#### Information
------------------------------
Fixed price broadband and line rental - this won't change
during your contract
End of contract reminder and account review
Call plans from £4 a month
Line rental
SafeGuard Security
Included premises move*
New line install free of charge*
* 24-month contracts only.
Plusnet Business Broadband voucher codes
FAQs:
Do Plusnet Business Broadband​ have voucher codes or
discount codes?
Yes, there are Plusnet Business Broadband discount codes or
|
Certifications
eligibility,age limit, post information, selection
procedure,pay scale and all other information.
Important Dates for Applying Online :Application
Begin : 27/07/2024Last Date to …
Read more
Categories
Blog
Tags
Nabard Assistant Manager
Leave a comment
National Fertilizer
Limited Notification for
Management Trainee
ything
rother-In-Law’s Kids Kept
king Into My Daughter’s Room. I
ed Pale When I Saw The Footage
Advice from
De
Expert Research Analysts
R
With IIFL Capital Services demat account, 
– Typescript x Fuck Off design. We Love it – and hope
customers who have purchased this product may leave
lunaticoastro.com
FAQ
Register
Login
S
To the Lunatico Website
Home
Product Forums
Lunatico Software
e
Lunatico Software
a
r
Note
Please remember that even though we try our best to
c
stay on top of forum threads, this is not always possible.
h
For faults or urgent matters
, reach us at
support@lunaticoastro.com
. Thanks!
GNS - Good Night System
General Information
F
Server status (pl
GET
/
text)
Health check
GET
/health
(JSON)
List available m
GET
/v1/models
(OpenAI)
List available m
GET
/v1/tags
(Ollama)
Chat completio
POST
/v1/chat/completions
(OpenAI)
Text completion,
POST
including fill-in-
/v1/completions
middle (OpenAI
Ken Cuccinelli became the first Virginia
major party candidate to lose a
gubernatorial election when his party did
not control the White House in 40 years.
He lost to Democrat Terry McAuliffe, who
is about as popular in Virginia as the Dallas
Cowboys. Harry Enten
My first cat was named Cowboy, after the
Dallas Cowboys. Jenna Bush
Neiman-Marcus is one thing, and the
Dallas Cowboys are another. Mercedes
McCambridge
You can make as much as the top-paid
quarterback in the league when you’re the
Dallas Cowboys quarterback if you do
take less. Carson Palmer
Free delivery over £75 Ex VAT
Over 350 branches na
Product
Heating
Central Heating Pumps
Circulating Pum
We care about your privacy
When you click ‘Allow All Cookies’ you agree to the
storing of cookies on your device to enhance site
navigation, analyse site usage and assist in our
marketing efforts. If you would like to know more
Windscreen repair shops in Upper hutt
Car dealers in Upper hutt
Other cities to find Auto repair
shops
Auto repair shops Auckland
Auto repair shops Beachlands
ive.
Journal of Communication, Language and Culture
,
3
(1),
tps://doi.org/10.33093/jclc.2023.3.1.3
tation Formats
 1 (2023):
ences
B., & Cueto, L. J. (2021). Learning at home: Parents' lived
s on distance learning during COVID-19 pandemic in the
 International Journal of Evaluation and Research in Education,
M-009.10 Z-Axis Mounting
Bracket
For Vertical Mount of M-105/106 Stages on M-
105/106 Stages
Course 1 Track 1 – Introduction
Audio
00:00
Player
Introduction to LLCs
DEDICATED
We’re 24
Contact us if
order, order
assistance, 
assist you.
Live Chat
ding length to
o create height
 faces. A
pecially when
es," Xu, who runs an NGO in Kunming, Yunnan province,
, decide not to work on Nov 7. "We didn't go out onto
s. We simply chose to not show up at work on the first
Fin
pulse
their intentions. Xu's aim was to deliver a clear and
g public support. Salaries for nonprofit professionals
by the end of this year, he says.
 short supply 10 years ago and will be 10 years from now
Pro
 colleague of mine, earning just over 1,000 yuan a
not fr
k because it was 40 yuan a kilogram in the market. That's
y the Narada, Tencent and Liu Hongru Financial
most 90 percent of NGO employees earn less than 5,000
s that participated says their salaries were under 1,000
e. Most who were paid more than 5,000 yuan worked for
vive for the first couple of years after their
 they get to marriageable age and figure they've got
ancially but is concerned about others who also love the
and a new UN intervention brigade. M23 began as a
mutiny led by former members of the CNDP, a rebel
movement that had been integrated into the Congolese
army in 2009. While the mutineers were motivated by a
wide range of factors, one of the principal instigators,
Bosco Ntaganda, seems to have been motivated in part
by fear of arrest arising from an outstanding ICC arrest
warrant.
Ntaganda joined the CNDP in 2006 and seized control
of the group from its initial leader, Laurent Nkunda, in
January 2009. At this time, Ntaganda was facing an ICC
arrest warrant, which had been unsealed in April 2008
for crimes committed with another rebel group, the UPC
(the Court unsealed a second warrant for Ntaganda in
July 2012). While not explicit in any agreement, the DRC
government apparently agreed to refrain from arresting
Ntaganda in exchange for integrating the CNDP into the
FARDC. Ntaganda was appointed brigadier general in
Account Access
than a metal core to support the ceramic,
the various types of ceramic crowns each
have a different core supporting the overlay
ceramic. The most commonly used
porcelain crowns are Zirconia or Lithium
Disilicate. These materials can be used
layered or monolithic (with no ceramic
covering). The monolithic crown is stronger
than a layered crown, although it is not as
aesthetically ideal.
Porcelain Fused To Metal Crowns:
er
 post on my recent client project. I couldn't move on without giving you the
------------------------------
Reproduce every line of text in the material above word for word, keeping the original line order.

Fixed price broadband and line rental - this won't change
during your contract
End of contract reminder and account review
Call plans from £4 a month
Line rental
SafeGuard Security
Included premises move*
New line install free of charge*
* 24-month contracts only.
Plusnet Business Broadband voucher codes
FAQs:
Do Plusnet Business Broadband​ have voucher codes or
discount codes?
Yes, there are Plusnet Business Broadband discount codes or
|
Certifications
eligibility,age limit, post information, selection
procedure,pay scale and all other information.
Important Dates for Applying Online :Application
Begin : 27/07/2024Last Date to …
Read more
Categories
Blog
Tags
Nabard Assistant Manager
Leave a comment
National Fertilizer
Limited Notification for
Management Trainee
ything
rother-In-Law’s Kids Kept
king Into My Daughter’s Room. I
ed Pale When I Saw The Footage
Advice from
De
Expert Research Analysts
R
With IIFL Capital Services demat account, 
– Typescript x Fuck Off design. We Love it – and hope
customers who have purchased this product may leave
lunaticoastro.com
FAQ
Register
Login
S
To the Lunatico Website
Home
Product Forums
Lunatico Software
e
Lunatico Software
a
r
Note
Please remember that even though we try our best to
c
stay on top of forum threads, this is not always possible.
h
For faults or urgent matters
, reach us at
support@lunaticoastro.com
. Thanks!
GNS - Good Night System
General Information
F
Server status (pl
GET
/
text)
Health check
GET
/health
(JSON)
List available m
GET
/v1/models
(OpenAI)
List available m
GET
/v1/tags
(Ollama)
Chat completio
POST
/v1/chat/completions
(OpenAI)
Text completion,
POST
including fill-in-
/v1/completions
middle (OpenAI
Ken Cuccinelli became the first Virginia
major party candidate to lose a
gubernatorial election when his party did
not control the White House in 40 years.
He lost to Democrat Terry McAuliffe, who
is about as popular in Virginia as the Dallas
Cowboys. Harry Enten
My first cat was named Cowboy, after the
Dallas Cowboys. Jenna Bush
Neiman-Marcus is one thing, and the
Dallas Cowboys are another. Mercedes
McCambridge
You can make as much as the top-paid
quarterback in the league when you’re the
Dallas Cowboys quarterback if you do
take less. Carson Palmer
Free delivery over £75 Ex VAT
Over 350 branches na
Product
Heating
Central Heating Pumps
Circulating Pum
We care about your privacy
When you click ‘Allow All Cookies’ you agree to the
storing of cookies on your device to enhance site
navigation, analyse site usage and assist in our
marketing efforts. If you would like to know more
Windscreen repair shops in Upper hutt
Car dealers in Upper hutt
Other cities to find Auto repair
shops
Auto repair shops Auckland
Auto repair shops Beachlands
ive.
Journal of Communication, Language and Culture
,
3
(1),
tps://doi.org/10.33093/jclc.2023.3.1.3
tation Formats
 1 (2023):
ences
B., & Cueto, L. J. (2021). Learning at home: Parents' lived
s on distance learning during COVID-19 pandemic in the
 International Journal of Evaluation and Research in Education,
M-009.10 Z-Axis Mounting
Bracket
For Vertical Mount of M-105/106 Stages on M-
105/106 Stages
Course 1 Track 1 – Introduction
Audio
00:00
Player
Introduction to LLCs
DEDICATED
We’re 24
Contact us if
order, order
assistance, 
assist you.
Live Chat
ding length to
o create height
 faces. A
pecially when
es," Xu, who runs an NGO in Kunming, Yunnan province,
, decide not to work on Nov 7. "We didn't go out onto
s. We simply chose to not show up at work on the first
Fin
pulse
their intentions. Xu's aim was to deliver a clear and
g public support. Salaries for nonprofit professionals
by the end of this year, he says.
 short supply 10 years ago and will be 10 years from now
Pro
 colleague of mine, earning just over 1,000 yuan a
not fr
k because it was 40 yuan a kilogram in the market. That's
y the Narada, Tencent and Liu Hongru Financial
most 90 percent of NGO employees earn less than 5,000
s that participated says their salaries were under 1,000
e. Most who were paid more than 5,000 yuan worked for
vive for the first couple of years after their
 they get to marriageable age and figure they've got
ancially but is concerned about others who also love the
and a new UN intervention brigade. M23 began as a
mutiny led by former members of the CNDP, a rebel
movement that had been integrated into the Congolese
army in 2009. While the mutineers were motivated by a
wide range of factors, one of the principal instigators,
Bosco Ntaganda, seems to have been motivated in part
by fear of arrest arising from an outstanding ICC arrest
warrant.
Ntaganda joined the CNDP in 2006 and seized control
of the group from its initial leader, Laurent Nkunda, in
January 2009. At this time, Ntaganda was facing an ICC
arrest warrant, which had been unsealed in April 2008
for crimes committed with another rebel group, the UPC
(the Court unsealed a second warrant for Ntaganda in
July 2012). While not explicit in any agreement, the DRC
government apparently agreed to refrain from arresting
Ntaganda in exchange for integrating the CNDP into the
FARDC. Ntaganda was appointed brigadier general in
Account Access
than a metal core to support the ceramic,
the various types of ceramic crowns each
have a different core supporting the overlay
ceramic. The most commonly used
porcelain crowns are Zirconia or Lithium
Disilicate. These materials can be used
layered or monolithic (with no ceramic
covering). The monolithic crown is stronger
than a layered crown, although it is not as
aesthetically ideal.
Porcelain Fused To Metal Crowns:
er
 post on my recent client project. I couldn't move on without giving you the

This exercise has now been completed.